Towards m-Cambrian Lattices (1308.4813v3)

Abstract: For positive integers $m$ and $k$, we introduce a family of lattices $\mathcal{C}{k}^{(m)}$ associated to the Cambrian lattice $\mathcal{C}{k}$ of the dihedral group $I_{2}(k)$. We show that $\mathcal{C}{k}^{(m)}$ satisfies some basic properties of a Fuss-Catalan generalization of $\mathcal{C}{k}$, namely that $\mathcal{C}{k}^{(1)}=\mathcal{C}{k}$ and $\bigl\lvert\mathcal{C}{k}^{(m)}\bigr\rvert=\mbox{Cat}^{(m)}\bigl(I{2}(k)\bigr)$. Subsequently, we prove some structural and topological properties of these lattices---namely that they are trim and EL-shellable---which were known for $\mathcal{C}{k}$ before.

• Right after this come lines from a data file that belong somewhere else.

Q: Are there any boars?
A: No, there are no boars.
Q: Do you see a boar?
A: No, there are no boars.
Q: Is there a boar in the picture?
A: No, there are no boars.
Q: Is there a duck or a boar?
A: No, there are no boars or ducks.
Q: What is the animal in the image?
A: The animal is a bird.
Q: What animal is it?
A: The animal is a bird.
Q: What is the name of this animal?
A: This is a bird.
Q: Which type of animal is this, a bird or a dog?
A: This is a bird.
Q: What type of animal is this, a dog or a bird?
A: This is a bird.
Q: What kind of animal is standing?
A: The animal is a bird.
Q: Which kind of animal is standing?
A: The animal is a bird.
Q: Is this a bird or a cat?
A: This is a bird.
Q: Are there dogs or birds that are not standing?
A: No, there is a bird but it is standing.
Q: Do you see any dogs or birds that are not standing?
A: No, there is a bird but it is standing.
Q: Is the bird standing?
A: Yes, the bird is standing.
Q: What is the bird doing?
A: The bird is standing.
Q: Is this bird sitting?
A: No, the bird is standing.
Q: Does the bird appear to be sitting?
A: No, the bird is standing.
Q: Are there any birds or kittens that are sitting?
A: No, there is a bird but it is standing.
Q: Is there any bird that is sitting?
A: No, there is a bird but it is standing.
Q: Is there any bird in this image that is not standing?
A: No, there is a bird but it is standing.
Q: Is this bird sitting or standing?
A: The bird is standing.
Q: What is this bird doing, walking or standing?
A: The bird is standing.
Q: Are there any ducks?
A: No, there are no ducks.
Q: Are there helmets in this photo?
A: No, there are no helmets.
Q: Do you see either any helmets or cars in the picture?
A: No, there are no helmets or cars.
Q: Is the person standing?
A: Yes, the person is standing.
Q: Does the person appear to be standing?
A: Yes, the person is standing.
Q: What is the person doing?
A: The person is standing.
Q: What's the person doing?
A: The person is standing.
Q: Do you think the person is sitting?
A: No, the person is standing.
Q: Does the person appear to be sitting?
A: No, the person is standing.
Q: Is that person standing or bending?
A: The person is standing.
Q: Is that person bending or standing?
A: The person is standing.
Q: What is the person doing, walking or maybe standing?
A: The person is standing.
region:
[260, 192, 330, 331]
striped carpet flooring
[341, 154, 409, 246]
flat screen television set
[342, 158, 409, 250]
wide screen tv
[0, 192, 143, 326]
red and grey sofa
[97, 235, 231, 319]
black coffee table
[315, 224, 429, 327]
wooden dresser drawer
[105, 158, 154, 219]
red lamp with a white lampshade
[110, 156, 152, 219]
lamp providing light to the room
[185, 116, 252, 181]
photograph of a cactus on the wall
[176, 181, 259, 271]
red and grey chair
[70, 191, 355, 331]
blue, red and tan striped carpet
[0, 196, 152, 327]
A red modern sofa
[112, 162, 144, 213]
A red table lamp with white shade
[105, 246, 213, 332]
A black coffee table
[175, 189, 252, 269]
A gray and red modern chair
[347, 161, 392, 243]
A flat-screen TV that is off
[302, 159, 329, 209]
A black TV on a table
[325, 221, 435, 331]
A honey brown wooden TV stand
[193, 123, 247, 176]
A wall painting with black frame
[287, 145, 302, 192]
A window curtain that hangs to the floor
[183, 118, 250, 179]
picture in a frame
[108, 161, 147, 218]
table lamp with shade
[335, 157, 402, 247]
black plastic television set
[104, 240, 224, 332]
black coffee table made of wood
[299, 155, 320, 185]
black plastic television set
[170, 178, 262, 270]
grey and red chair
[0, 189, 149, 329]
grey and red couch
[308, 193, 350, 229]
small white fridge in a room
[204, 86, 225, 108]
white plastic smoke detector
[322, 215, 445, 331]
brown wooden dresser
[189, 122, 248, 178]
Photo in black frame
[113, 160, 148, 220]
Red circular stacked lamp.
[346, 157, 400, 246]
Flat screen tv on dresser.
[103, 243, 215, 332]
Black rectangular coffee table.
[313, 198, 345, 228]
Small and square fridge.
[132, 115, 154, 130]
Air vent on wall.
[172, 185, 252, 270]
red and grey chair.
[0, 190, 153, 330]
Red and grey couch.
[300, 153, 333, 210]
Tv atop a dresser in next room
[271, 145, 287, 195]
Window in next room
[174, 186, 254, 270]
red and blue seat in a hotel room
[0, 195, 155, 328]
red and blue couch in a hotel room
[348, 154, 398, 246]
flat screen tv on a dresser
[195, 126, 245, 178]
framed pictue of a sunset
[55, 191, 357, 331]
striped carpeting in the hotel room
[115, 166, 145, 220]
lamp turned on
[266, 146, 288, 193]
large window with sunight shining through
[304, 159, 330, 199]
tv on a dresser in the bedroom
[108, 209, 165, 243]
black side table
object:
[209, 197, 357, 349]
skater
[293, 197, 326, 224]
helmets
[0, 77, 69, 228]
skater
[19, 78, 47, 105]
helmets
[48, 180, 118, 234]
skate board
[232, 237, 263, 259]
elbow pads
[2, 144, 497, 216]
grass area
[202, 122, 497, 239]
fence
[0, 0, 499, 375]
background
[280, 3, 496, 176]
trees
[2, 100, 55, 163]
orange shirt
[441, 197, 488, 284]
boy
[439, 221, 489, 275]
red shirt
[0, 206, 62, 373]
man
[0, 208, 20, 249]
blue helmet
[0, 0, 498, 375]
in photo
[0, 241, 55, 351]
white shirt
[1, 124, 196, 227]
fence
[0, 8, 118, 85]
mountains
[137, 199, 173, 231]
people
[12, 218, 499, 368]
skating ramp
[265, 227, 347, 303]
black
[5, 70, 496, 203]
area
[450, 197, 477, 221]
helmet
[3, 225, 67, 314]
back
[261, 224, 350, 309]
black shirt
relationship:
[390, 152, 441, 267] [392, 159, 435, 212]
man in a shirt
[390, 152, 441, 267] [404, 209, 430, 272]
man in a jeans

Remarkably, our construction coincides in the case $k=3$ with the $m$-Tamari lattice of parameter 3 due to Bergeron and Pr{\'e}ville-Ratelle. Eventually, we investigate this construction in the context of other Coxeter groups, in particular we conjecture that the lattice completion of the analogous construction for the symmetric group $\mathfrak{S}{n}$ and the long cycle $(1\;2\;\ldots\;n)$ is isomorphic to the $m$-Tamari lattice of parameter $n$.